Understanding Automatic Statistics Collection in Qubole¶

Presto, Apache Spark, and Apache Hive can generate more efficient query plans with table statistics. For example, Spark, as of version 2.1.1, performs broadcast joins only if the table size is available in the table statistics stored in the Hive Metastore (see spark.sql.autoBroadcastJoinThreshold). Broadcast joins can have a dramatic impact on the run time of everyday SQL queries where small dimension tables are joined frequently. The Big Bench tuning exercise from Intel reported a 4.22x speedup by turning on broadcast joins for specific queries.

In Qubole Data Service (QDS), all query engines use Hive Metastore as the catalog. If the Hive Metastore contains statistics, then all query engines can use them for query planning as explained above. But table statistics collection is not automatic. One of the goals of the Qubole platform is to apply automation to help users achieve the maximum performance and efficiency. This topic describes how Qubole has automated Table Statistics collection in QDS.

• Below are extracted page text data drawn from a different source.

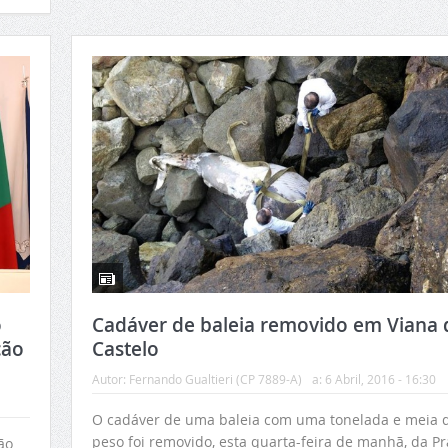
o
Cadáver de baleia removido em Viana 
ção
Castelo
Autor:
Fernando Gualtieri (CP 7889-A)
a:
6 Abril, 2016 - 16:30
O cadáver de uma baleia com uma tonelada e meia 
peso foi removido, esta quarta-feira de manhã, da Pr
ão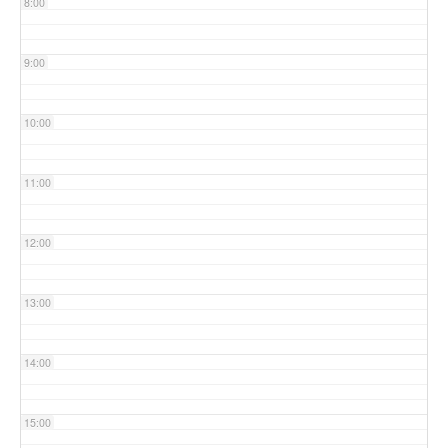
8:00
9:00
10:00
11:00
12:00
13:00
14:00
15:00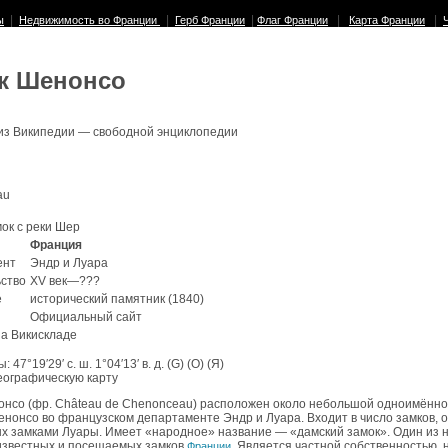
|
|
|
|
|
ы
Недвижимость во Франции
Герб Франции
Флаг Франции
Карта Франции
к Шенонсо
из Википедии — свободной энциклопедии
au
ок с реки Шер
Франция
ент
Эндр и Луара
ство
XV век—???
е
исторический памятник (1840)
Официальный сайт
а Викискладе
ы:
47°19′29′ с. ш. 1°04′13′ в. д. (G) (O) (Я)
еографическую карту
онсо (фр. Château de Chenonceau) расположен около небольшой одноимённ
нонсо во французском департаменте Эндр и Луара. Входит в число замков, 
х замками Луары. Имеет «народное» название — «дамский замок». Один из 
известных и посещаемых замков
. Является частной собственностью, 
Франции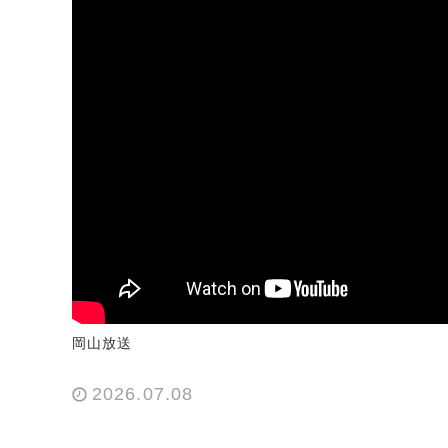
岡山放送
2026.07.08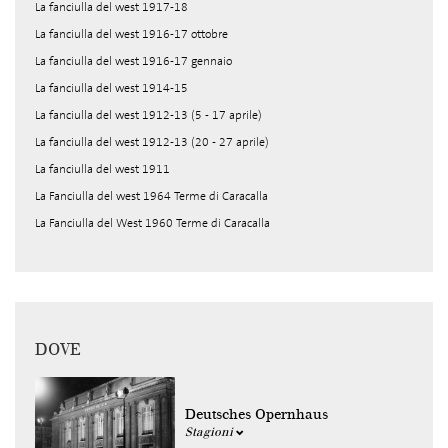
La fanciulla del west 1917-18
La fanciulla del west 1916-17 ottobre
La fanciulla del west 1916-17 gennaio
La fanciulla del west 1914-15
La fanciulla del west 1912-13 (5 - 17 aprile)
La fanciulla del west 1912-13 (20 - 27 aprile)
La fanciulla del west 1911
La Fanciulla del west 1964 Terme di Caracalla
La Fanciulla del West 1960 Terme di Caracalla
DOVE
Deutsches Opernhaus
Stagioni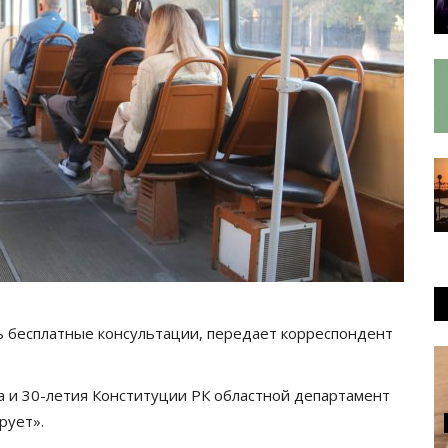
ь бесплатные консультации, передает корреспондент
а и 30-летия Конституции РК областной департамент
рует».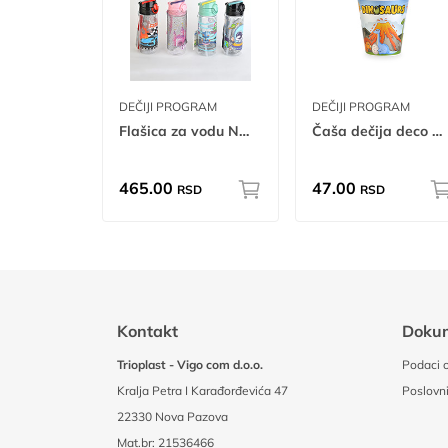
DEČIJI PROGRAM
DEČIJI PROGRAM
Flašica za vodu Nomi 500ml tp tr
Čaša dečija deco 0.200L
465.00
47.00
RSD
RSD
Kontakt
Doku
Trioplast - Vigo com d.o.o.
Podaci o
Kralja Petra I Karađorđevića 47
Poslovni
22330 Nova Pazova
Mat.br: 21536466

Understanding the Pros and Cons of Apache Hive Table Statistics¶

The Apache Hive Statistics wiki page describes the list of statistics that can be computed and stored in the Hive metastore. Statistics collection is not automated and the pros and cons are described in this table.

Solution

Pros

Cons

User sets hive.stats.autogather=true to gather statistics automatically during INSERT OVERWRITE queries.

Supported in Hive

Cons include:

Not supported for SparkSQL
Increased query run time
It does not catch these DDL/DML Statements:
- CREATE EXTERNAL TABLE
- ALTER TABLE/PARTITION
- INSERT INTO

It does not catch direct writes to S3 locations for external tables.

User schedules ANALYZE TABLE COMPUTE STATISTICS

User picks up a few tables as wanted to keep stats updated and then uses Qubole Scheduler (or an external cron job) to run the COMPUTE STATISTICS statement on these tables periodically.

Engine Agnostic

It:

Has manual effort on the user’s side
Does not cover all tables automatically
Unnecessary runs might occur even if the tables are not updated/modified

In a bid to overcome the disadvantages of table statistics of open source described above, Qubole has decided to provide automated statistics collection into the QDS platform as a service.

Understanding Qubole Statistics Collection Service¶

These are the requirements for using the collection service:

Use the ANALYZE COMPUTE STATISTICS statement in Apache Hive to collect statistics.
Trigger ANALYZE statements for DML and DDL statements that create tables or insert data on any query engine.
ANALYZE statements must be transparent and not affect the performance of DML statements.
ANALYZE COMPUTE STATISTICS comes in three flavors in Apache Hive.

The three flavors of ANALYZE COMPUTE STATISTICS are described in this table.

SQL Statement Example Metadata Collected Impact on Cluster

ANALYZE TABLE [db_name.]tablename [PARTITION(partcol1[=val1], partcol2[=val2], ...)]

COMPUTE STATISTICS NO SCAN

Number of files and physical size in bytes

It is very fast and nearly zero impact on the cluster’s running workloads.

ANALYZE TABLE [db_name.]tablename [PARTITION(partcol1[=val1], partcol2[=val2], ...)]

COMPUTE STATISTICS

Number of files, physical size in bytes, and number of rows

It scans the entire table or partition specified and has moderate impact.

ANALYZE TABLE [db_name.]tablename COMPUTE STATISTICS FOR COLUMNS Number of distinct values, NULL values, and TRUE and FALSE (BOOLEANS case). Minimum/maximum values and average/maximum length of the column. It has a significant impact.

Each flavor requires different compute resources. Qubole allows you to decide the appropriate statistics for each table. currently, you can choose the flavor at the account level. In the future, Qubole plans to allow you to configure the flavor at a table or schema level. Create a ticket with Qubole Support to enable this feature on the QDS account.

This architectural diagram shows how ANALYZE COMPUTE STATISTICS statements are triggered in QDS.

Here is the command’s computation process:

A user issues a Hive or Spark command.
If this command is a DML or DDL statement, the metastore is updated.
A custom MetastoreEventListener is triggered.
The command is run just like any other Hive command.

Qubole has seen a significant performance boost for analytic queries in Apache Hive and SparkSQL using table statistics and it is working with the Presto community to incorporate statistics in the Presto query planning as well.

Qubole has recently announced the launch of AIR (Alerts, Insights, Recommendations). Automatic Statistics Collection plays a key role in the Qubole’s autonomous data platform. Some examples of use cases within AIR are:

Viewing table statistics in the preview.
The QDS platform can give recommendations and insights on better partitioning or data organization strategies to data engineers, architects, or admins based on statistics.